Pose landmark coordinates
==========

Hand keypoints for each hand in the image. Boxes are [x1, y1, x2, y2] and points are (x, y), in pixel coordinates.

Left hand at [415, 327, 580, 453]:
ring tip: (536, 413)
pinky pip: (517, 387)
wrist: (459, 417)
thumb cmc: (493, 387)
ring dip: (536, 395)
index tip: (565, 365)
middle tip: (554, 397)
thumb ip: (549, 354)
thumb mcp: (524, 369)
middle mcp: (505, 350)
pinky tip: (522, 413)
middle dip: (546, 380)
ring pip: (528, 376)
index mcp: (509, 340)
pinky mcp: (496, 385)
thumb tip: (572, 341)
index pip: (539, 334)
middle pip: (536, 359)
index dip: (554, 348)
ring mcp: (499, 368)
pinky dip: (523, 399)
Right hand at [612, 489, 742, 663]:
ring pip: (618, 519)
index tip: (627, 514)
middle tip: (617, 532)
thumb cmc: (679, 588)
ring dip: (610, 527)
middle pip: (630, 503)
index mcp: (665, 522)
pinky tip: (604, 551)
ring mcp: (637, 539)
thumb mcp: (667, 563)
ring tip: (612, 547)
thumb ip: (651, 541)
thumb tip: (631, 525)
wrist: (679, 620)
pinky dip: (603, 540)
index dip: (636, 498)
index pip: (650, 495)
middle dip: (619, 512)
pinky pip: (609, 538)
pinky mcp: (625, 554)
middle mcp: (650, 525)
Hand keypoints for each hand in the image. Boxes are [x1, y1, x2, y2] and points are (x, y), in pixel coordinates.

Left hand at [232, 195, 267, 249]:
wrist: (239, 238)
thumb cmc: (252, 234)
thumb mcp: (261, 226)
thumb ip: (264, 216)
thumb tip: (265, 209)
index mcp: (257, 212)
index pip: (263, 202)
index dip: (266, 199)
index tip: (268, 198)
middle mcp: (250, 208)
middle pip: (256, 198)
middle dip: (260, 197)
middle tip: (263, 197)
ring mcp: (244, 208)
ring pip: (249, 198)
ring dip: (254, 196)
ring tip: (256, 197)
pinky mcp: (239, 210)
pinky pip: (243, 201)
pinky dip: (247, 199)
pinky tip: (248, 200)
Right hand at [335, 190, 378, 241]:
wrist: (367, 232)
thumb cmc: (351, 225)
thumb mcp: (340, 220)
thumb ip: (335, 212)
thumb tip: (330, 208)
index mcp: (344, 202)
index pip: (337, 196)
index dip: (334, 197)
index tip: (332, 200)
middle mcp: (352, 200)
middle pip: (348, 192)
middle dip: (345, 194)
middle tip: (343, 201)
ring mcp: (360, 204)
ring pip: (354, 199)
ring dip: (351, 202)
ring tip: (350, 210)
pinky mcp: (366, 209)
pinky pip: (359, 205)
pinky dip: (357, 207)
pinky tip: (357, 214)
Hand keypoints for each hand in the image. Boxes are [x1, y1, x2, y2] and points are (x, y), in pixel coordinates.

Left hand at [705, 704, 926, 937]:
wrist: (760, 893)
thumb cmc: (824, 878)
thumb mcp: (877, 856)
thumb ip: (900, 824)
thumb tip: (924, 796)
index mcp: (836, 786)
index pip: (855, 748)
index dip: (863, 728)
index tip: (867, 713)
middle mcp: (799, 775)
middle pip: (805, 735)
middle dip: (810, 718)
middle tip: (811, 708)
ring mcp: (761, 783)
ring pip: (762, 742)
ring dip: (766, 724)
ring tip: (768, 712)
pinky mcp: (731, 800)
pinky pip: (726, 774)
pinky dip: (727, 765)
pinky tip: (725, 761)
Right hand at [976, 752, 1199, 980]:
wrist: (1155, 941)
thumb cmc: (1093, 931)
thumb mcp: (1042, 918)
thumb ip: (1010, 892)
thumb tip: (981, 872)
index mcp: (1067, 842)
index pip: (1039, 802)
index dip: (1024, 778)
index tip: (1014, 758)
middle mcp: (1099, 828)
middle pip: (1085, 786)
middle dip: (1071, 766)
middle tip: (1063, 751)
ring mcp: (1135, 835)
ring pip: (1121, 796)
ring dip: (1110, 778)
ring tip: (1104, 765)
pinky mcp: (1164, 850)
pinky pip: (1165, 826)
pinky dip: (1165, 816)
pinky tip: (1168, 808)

==========

● **What this task involves**:
All lines above that include the word "hand" should be located and copied.

● **Written response**:
Hand keypoints for each hand in the image. Boxes are [x1, y1, x2, y2] and points are (x, y), in pixel coordinates.
Left hand at [415, 327, 580, 453]:
Right hand at [612, 489, 742, 663]:
Hand keypoints for each hand in the image. Boxes are [x1, y1, x2, y2] and points are (x, y), in pixel coordinates.
Left hand at [232, 195, 267, 249]:
Right hand at [335, 190, 378, 241]:
Hand keypoints for each hand in the image. Boxes are [x1, y1, x2, y2] and points are (x, y), in pixel coordinates.
Left hand at [705, 704, 926, 937]:
Right hand at [976, 752, 1199, 980]:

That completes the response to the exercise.